Sterling rebounded after coming under pressure the week before. Broadly speaking, price action saw profit taking on recent moves, with currencies returning to recent ranges and euro dollar back above USD1.16. The exception to this rule was the yen, which moved weaker in a shift that took markets by surprise. The yen has traded sideways for a long time, so it had almost dropped from the radar for many risk takers. However, it may seem from here that the path of least resistance will be further weakness.

Looking ahead

Having had a flurry of data at the start of the month, the next couple of weeks look somewhat quieter by contrast. We think that US yields could be in a consolidation range for a short time, before resuming their upward shift with the start of Fed taper now days, rather than weeks, away. 
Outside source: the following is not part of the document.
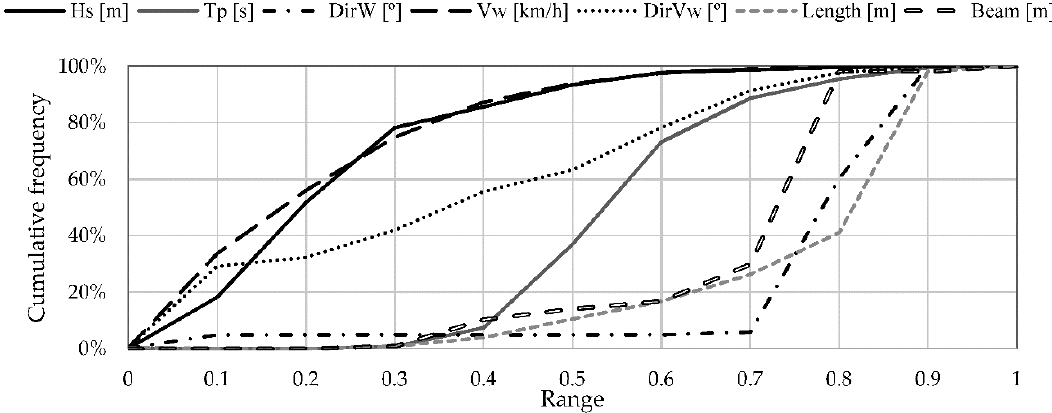
Figure 6. Cumulative frequency distribution of each of the recorded variables (Dimensionless variable range (Variable value (i) / Maximum variable value) vs. Accumulated frequency for each of the variables).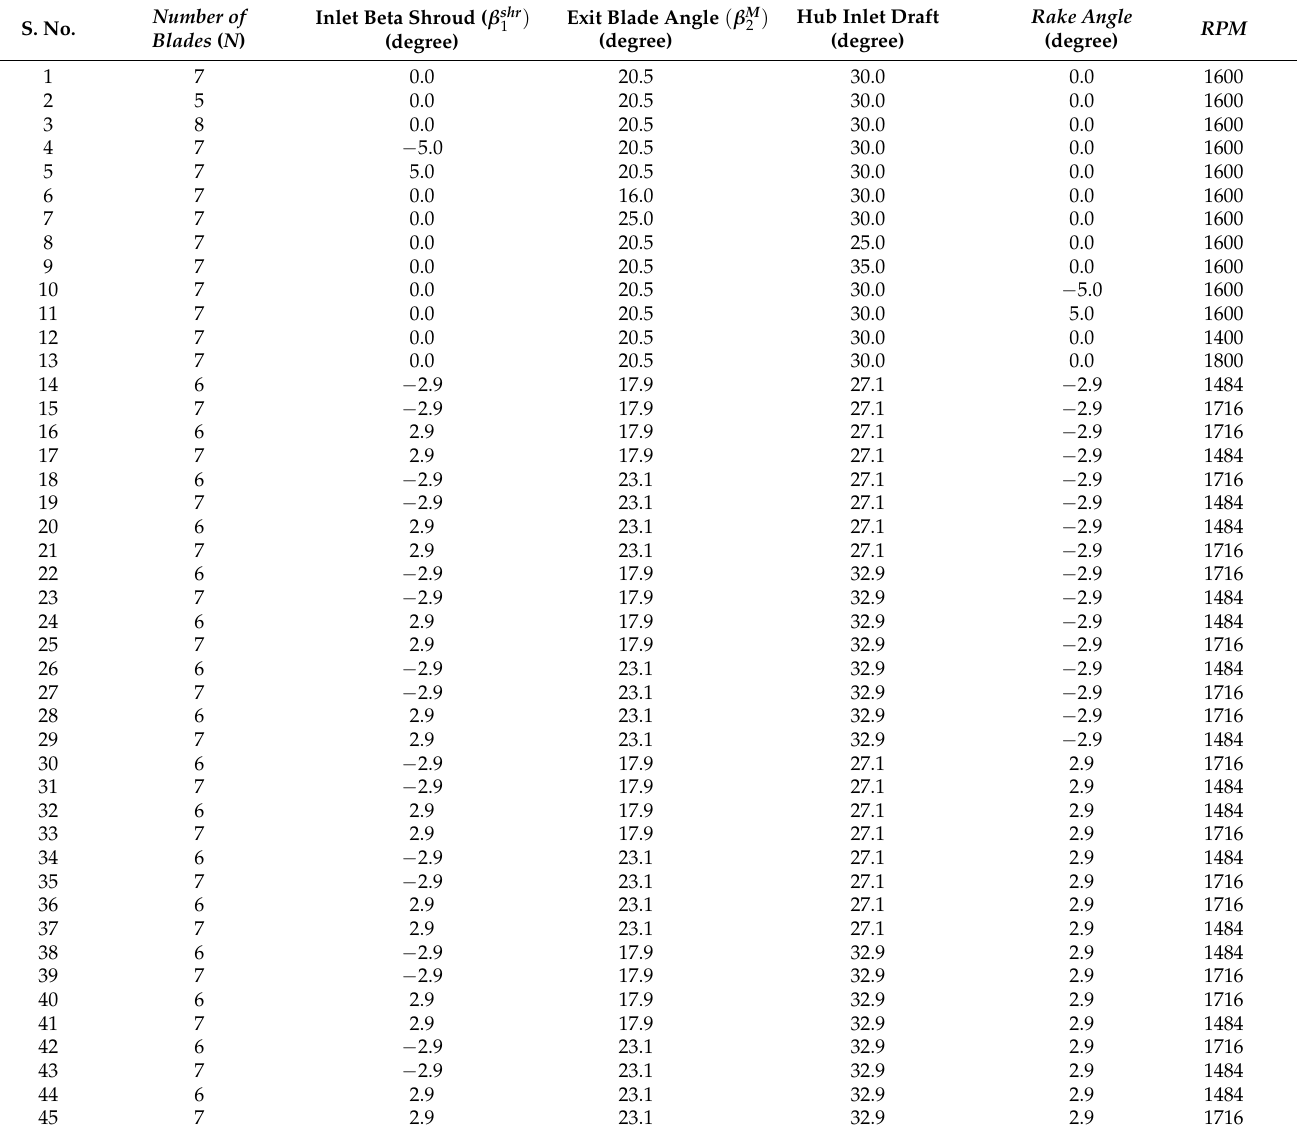
Table 4. Design of experiment using central composite design (CCD).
After some talk of stagflation, data over the past week appeared to reaffirm that economic conditions in Europe and the US appear relatively constructive. 

We continue to see the UK as far more exposed and with oil prices posting new highs over the past week and gas prices also remaining extremely elevated, Britain does seem more vulnerable to a growth slowdown than other countries right now. Inflation weighs on real income and as supply disruptions compounded by Brexit and Covid show no sign of improving, so the government seems happy to sit back and watch. 

With ports backed up, we are already reading stories that Christmas will be cancelled, even though we are only in the middle of October. Sounds like it would be the sort of thing the Grinch would be proud of!